If you’re a newcomer to Canada, you might not have heard of a credit score before, but it’s an important rating that can affect your finances, employment, and even your housing.
This guide can help you learn about credit histories, how credit scores work, and how to build and maintain a score to help you to reach your goals.
What is your credit score, and why does it matter?
Your credit score is a three-digit number calculated by the credit bureaus that indicates how well you’ve managed credit in the past. The higher the number, the better the score.
Banks, other financial institutions, employers, and even landlords can ask to run a credit check before they lend to you, employ you, or rent to you. Having a high credit score will also make it easier for you to get a personal loan, a line of credit, a credit card, or a mortgage, and those with strong scores can often negotiate better terms like a lower interest rate.
Clearly, your credit score is important, but for newcomers, there’s a challenge. Canadian credit scores often don’t include credit history from another country.
How to build a strong credit history in Canada
As a newcomer, you’ll be building a credit history from the beginning.
1. Get a social insurance number (SIN)
A social insurance number (SIN) is a unique identifying number you need to work in Canada or access government programs. It’s also required to open many types of bank accounts. You can apply for one online if you don’t already have a SIN.
2. Open a Canadian bank account
There are many reasons to have a Canadian bank account, including safe, fast, and easy access to your money. Depending on which services you have with your bank, they may also report to the credit bureaus, which is helpful as you’re trying to build a credit score.
3. Choose and use a credit card
Responsibly using a credit card is one of the fastest ways to build a credit score, but as someone without a credit history, you might have trouble getting one. Luckily, there are cards specifically designed for newcomers.
Once you have a card, you use it responsibly by making purchases and paying off the debt on time and in full, if you can. If you can’t pay the full amount of a credit card bill, you should always pay the minimum payment by the due date. You can find that amount at the top of your bill.
While paying the minimum protects your score, some credit cards have high interest rates, so you don’t want to carry debt on them. If you cannot pay off your card, consider reducing your spending.

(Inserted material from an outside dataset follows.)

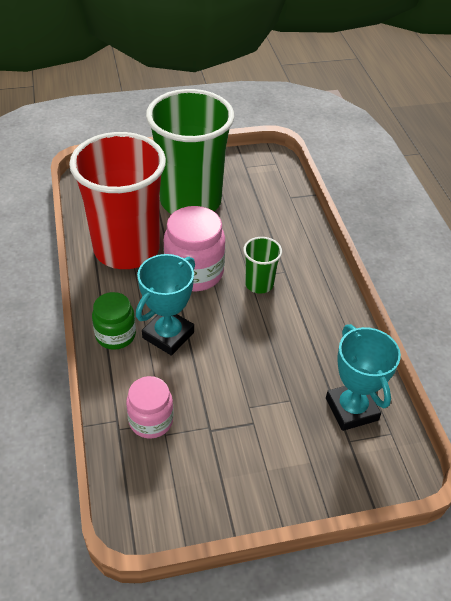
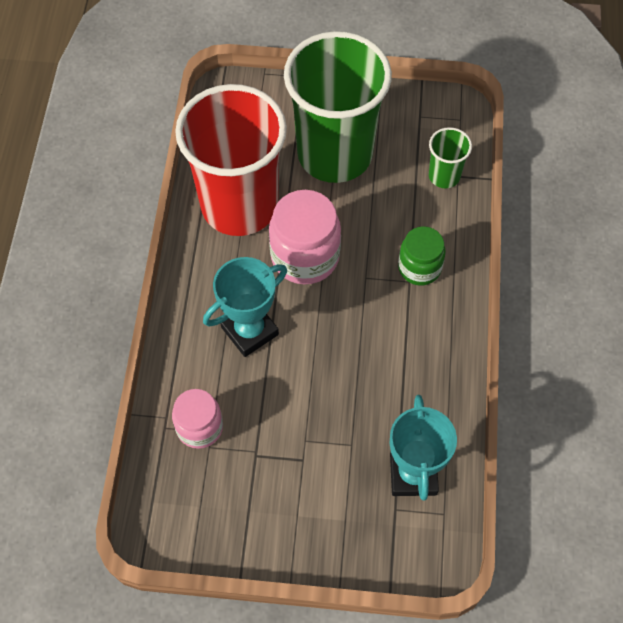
camera: 20 degrees right, 15 degrees up
green jar [92,292,136,350] -> green jar moved to [398,226,446,286]
green cup [243,237,282,294] -> green cup moved to [429,127,472,188]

4. Get a pre-paid cellphone plan
When you think about your credit score, you probably think about credit cards and loans— which are excellent for building a credit history. But did you know that cellphone companies also report to the credit bureaus? When you pay your bill in full and on time, you’re building your good credit history. However, due to the fact that newcomers to Canada do not have established credit scores, that are requried in order to run a credit check, starting out with a pre-paid cellphone plan is a great way to build your credit worthiness. Baby steps!
5. Keep your borrowing under control
Credit bureaus are watching your “credit utilization ratio,” which is a way of saying how much debt you have compared to how much credit you have. Keeping your debt under 30 per cent of your credit limit is a good guideline.
6. Monitor your score
Credit scores change, so you need to stay up-to-date. Review your report directly through the credit bureaus, Equifax or TransUnion, or see if you have free access to your score through another service like RBC online banking. Make sure you check for errors and report any issues to the credit bureau.
7. Be proactive
If your score dips, it will improve over time as long as you stick to good money habits. Stay punctual about paying off your monthly bills, and try to pay them in full. Pay down existing debt to reduce your credit utilization ratio, and limit the amount of credit applications you make, such as for a new credit card or a loan.
This article is intended as general information only and is not to be relied upon as constituting legal, financial or other professional advice. A professional advisor should be consulted regarding your specific situation. Information presented is believed to be factual and up-to-date but we do not guarantee its accuracy and it should not be regarded as a complete analysis of the subjects discussed. All expressions of opinion reflect the judgment of the authors as of the date of publication and are subject to change. No endorsement of any third parties or their advice, opinions, information, products or services is expressly given or implied by Royal Bank of Canada or any of its affiliates.